--- Action item ---
Pictures are not part of the copy; retype all the records below exactly.

Dataset entries
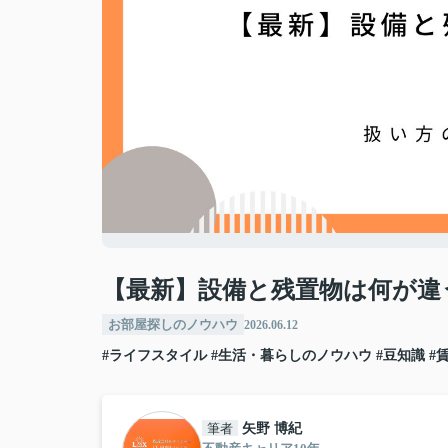
【最新】設備と残置物は何が違
お部屋探しのノウハウ
2026.06.12
#ライフスタイル
#生活・暮らしのノウハウ
#豆知識
#
筆者
矢野 博紀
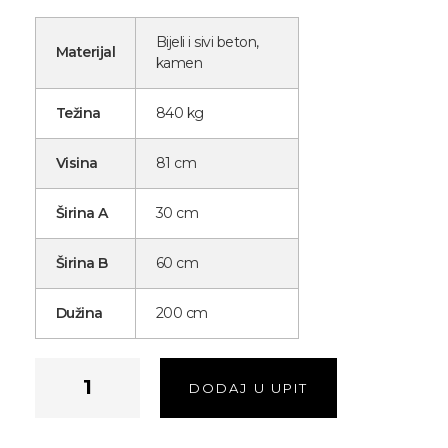
Bijeli i sivi beton,
Materijal
kamen
Težina
840 kg
Visina
81 cm
Širina A
30 cm
Širina B
60 cm
Dužina
200 cm
DODAJ U UPIT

--- Written response ---
【最新】設備と残置物は何が違
お部屋探しのノウハウ
2026.06.12
#ライフスタイル
#生活・暮らしのノウハウ
#豆知識
#
筆者
矢野 博紀
Bijeli i sivi beton,
Materijal
kamen
Težina
840 kg
Visina
81 cm
Širina A
30 cm
Širina B
60 cm
Dužina
200 cm
DODAJ U UPIT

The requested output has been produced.